Susskind goes on to cite the OECD (Organisation for Economic Corporation and Development) which identified up to 80% of the decline in labour’s productive growth as being due to technological progress between 1990 and 2007. The same Mckinsey and Company report from May 2019 reiterated this point in their comprehensive study. “Improvements in technology, such as more powerful computers and industrial robots, are reflected in lower prices for investment goods; this increases the incentive to substitute capital for labour.”
And it is not just that. The knowledge economy is becoming increasingly important and exacerbating capital’s dominance in our global economy. As McKinsey points out, “This is particularly the case in knowledge-intensive sectors so that more value goes to capital owners relative to labour. Such consolidation and rise of superstars can also go together with lack of competition, particularly in highly regulated sectors or in domains where intellectual property gives companies a competitive edge, for example, due to strong patents.”
The financial innovations brought about by the Glorious Revolution have now slowly begun to devour and undermine the rest of the system that came out of the Glorious Revolution. Undermining the Lockean social contract and by extension eating away at modern liberal democracy itself with the rise of vast oligarchical multinational corporations and their links to political power.
And the anger amongst the very people who once championed these principles has grown dark and sour.
The irony of an authoritarian Protestant king
Into this void of confusion and misdirected anger has stepped Donald Trump.
And in so doing, we have come full circle from the Glorious Revolution.

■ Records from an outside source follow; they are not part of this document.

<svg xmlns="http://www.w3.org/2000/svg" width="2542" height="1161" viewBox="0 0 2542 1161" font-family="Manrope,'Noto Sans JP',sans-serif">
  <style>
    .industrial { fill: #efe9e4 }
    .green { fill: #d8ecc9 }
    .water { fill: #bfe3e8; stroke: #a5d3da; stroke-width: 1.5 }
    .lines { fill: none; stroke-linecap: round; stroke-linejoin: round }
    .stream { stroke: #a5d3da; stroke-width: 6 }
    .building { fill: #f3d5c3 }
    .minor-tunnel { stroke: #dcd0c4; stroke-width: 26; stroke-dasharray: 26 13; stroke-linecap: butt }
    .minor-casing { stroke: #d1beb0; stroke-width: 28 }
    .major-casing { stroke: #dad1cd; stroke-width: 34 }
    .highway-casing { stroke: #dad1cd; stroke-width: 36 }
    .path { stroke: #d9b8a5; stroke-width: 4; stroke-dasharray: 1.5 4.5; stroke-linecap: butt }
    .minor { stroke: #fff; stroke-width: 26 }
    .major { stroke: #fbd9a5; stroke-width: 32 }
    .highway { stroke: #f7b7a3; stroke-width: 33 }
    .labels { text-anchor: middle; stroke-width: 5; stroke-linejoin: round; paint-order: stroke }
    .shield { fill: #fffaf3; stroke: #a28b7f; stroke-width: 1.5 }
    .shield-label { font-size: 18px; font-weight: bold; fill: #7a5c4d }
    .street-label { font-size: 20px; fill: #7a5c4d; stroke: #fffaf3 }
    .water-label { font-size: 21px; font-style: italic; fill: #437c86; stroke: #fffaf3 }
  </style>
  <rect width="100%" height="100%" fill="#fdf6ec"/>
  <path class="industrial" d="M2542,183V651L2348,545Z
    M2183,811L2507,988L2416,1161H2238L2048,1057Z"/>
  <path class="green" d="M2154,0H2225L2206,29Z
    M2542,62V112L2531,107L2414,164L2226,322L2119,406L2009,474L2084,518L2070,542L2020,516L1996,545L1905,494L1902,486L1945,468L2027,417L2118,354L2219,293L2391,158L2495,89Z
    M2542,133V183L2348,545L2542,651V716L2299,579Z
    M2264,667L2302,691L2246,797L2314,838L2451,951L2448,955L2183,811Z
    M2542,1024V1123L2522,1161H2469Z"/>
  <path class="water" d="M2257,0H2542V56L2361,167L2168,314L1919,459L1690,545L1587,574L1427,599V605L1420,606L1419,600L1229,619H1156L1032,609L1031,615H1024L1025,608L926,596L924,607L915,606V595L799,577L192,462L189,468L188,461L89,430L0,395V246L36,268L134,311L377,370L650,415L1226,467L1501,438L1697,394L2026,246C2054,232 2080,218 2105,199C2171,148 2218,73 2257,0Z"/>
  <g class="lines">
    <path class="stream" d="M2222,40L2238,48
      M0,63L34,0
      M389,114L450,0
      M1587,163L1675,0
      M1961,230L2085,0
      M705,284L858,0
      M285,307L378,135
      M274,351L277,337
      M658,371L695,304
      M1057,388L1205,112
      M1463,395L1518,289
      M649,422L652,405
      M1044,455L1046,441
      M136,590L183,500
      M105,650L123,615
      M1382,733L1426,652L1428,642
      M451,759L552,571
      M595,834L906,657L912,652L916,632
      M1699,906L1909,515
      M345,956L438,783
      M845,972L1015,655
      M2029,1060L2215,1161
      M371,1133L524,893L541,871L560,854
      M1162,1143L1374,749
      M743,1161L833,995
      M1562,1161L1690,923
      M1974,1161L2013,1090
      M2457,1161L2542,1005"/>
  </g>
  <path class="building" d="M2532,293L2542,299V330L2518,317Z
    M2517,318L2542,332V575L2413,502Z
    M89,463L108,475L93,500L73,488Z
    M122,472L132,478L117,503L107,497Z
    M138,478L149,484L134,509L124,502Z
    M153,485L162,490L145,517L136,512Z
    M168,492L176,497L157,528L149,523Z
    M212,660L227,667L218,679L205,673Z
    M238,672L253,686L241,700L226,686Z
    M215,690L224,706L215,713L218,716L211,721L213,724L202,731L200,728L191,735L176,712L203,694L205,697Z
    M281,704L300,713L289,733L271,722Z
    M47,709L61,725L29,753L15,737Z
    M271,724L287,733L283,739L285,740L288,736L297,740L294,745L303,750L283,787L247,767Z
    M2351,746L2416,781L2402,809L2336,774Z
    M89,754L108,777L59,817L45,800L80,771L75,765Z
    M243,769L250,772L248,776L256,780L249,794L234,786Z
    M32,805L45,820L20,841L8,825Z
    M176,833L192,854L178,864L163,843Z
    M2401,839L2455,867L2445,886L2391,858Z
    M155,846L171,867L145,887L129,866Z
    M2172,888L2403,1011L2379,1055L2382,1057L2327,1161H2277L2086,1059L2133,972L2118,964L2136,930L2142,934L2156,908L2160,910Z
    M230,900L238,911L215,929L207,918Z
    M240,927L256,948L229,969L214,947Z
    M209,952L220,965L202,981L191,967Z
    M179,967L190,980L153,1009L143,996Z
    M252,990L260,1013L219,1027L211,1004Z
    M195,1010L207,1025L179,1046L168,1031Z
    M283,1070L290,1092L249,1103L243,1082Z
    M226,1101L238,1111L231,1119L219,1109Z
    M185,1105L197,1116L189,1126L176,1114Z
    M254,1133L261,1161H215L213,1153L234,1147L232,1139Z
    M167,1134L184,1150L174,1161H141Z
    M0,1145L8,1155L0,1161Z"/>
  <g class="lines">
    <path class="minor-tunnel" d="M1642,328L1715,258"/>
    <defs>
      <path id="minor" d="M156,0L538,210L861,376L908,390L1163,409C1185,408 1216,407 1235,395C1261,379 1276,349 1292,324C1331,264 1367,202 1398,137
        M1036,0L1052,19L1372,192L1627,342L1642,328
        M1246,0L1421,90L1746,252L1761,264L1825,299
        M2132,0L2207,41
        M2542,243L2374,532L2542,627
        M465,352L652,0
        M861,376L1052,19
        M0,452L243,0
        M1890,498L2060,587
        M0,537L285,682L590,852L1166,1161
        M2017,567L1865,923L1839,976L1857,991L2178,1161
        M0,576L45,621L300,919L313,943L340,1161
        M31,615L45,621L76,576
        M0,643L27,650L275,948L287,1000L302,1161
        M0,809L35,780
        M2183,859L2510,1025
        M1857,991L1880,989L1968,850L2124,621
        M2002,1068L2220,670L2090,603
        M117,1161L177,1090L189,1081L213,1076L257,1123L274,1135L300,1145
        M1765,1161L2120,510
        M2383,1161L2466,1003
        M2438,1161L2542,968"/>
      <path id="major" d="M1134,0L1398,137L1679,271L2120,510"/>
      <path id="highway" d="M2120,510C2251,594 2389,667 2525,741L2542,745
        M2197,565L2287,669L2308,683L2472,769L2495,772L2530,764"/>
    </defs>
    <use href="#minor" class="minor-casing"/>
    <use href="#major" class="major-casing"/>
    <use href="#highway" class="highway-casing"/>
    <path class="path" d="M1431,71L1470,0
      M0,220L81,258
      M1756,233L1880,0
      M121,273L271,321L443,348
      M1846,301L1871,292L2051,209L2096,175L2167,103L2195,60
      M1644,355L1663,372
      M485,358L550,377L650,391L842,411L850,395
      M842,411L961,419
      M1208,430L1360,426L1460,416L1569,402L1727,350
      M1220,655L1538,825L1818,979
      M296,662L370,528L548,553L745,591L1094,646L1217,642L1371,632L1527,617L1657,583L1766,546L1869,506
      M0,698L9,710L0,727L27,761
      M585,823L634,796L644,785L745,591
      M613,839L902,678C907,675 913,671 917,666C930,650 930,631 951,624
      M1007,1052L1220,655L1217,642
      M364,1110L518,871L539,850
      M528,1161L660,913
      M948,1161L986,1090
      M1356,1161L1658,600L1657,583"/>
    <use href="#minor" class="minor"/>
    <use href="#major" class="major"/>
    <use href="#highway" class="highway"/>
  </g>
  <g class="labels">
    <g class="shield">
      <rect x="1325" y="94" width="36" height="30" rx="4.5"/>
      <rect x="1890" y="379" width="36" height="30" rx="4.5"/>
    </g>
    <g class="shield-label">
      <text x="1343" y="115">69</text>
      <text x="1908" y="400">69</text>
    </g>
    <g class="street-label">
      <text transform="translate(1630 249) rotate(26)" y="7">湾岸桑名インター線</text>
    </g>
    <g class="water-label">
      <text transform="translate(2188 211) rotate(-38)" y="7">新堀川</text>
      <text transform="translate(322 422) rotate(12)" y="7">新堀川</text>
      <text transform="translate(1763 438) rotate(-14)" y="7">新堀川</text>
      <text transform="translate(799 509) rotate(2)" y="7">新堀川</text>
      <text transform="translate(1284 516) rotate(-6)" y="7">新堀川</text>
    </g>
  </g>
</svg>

Knowingly, or most probably unwittingly Trump has bent this collective fury, the result of the breakdown of a system that has lasted a good few centuries, and is now in its twilight years. Who wants – by his own account – to reimpose this old, anachronistic system by force and proposes doing this by bending and even breaking the very social, political and economic contracts that guaranteed the system in the first place. In so doing, he is invoking some of the powers of the very Catholic monarchs that the Protestant movement aimed to consign to the dustbin of history, and whose autocratic rule only had the effect of crushing economic prosperity for the majority not spurring it on.
John Locke himself, who as a boy grew up in the British Civil War that preceded the Glorious Revolution by a few decades and saw King Charles I deposed and eventually beheaded, would almost certainly have baulked at everything going on today. He was always wary of rapid revolutionary change as well. His very writings were partly driven by a deep urge to avoid the trauma of his early experiences, preempting it through gradual visionary and insightful change.
The real problem of course is not Donald Trump. It is that we have not been able to come up yet with a new and credible social, political and economic contract throughout the Western world to preempt the coming changes of this century.
But if we don’t, even if it isn’t Trump, then another populist will come along to fill that increasingly gaping void as a once glorious system of government and economy, leads us down the path into a chronic and possibly terminal decline.